Your task:
For the entries that follow, restate word for word the line containing "right knee: (124, 366)", the line containing "right eye: (553, 195)", and every line that lies between them.

Data to process:
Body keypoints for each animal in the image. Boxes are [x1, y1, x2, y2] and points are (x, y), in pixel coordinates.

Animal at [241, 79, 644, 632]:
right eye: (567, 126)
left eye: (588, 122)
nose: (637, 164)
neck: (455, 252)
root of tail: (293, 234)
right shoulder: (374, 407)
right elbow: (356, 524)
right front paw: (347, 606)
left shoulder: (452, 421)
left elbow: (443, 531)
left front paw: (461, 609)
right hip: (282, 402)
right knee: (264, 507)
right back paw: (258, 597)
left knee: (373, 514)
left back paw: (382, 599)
---
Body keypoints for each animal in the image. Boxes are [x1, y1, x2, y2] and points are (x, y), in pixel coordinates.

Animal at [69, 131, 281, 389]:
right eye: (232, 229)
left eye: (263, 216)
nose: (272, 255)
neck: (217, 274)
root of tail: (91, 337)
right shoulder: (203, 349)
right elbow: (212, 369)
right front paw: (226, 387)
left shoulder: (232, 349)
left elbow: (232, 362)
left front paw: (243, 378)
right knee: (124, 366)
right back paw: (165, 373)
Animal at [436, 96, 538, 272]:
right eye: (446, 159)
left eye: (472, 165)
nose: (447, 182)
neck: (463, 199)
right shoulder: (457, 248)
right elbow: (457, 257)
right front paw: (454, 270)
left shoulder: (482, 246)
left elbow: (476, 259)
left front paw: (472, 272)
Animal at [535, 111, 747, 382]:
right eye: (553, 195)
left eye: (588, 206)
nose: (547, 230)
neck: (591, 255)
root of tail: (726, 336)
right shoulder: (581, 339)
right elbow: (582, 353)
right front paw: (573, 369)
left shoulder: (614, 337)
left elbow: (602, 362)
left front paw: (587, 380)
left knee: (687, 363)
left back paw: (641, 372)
==
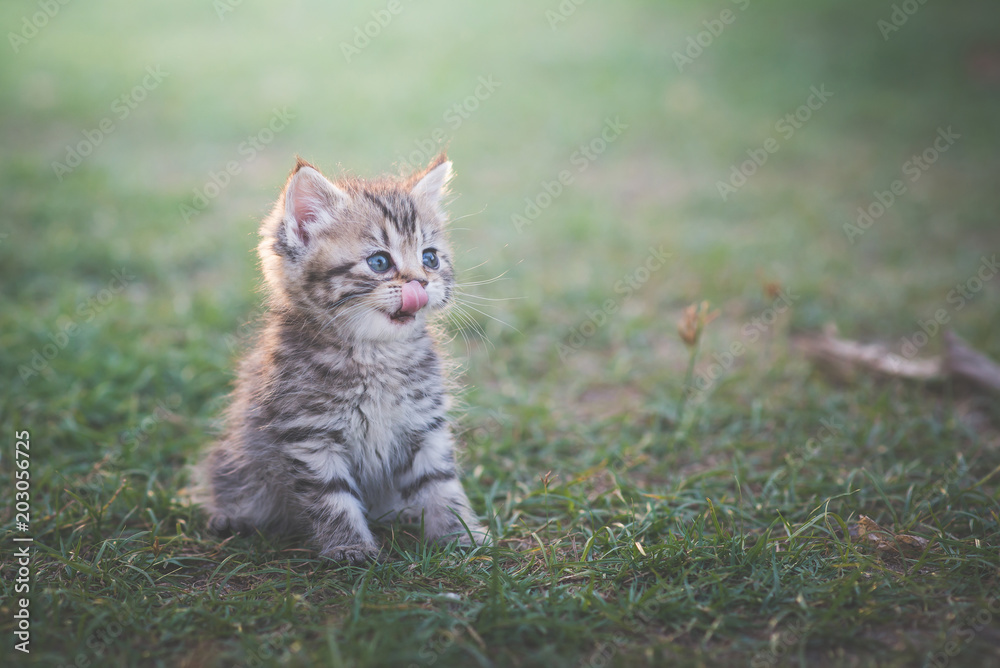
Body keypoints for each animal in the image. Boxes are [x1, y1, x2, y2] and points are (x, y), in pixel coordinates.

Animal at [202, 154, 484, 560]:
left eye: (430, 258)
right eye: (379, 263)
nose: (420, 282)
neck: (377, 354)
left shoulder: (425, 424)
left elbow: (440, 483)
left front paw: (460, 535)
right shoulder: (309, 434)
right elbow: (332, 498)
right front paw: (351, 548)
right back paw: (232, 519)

Solution to the problem:
right knee: (124, 366)
right back paw: (165, 373)
Animal at [436, 96, 538, 272]:
right eye: (446, 159)
left eye: (472, 165)
nose: (447, 182)
neck: (463, 199)
right shoulder: (457, 248)
right elbow: (457, 257)
right front paw: (454, 270)
left shoulder: (482, 246)
left elbow: (476, 259)
left front paw: (472, 272)
Animal at [535, 111, 747, 382]:
right eye: (553, 195)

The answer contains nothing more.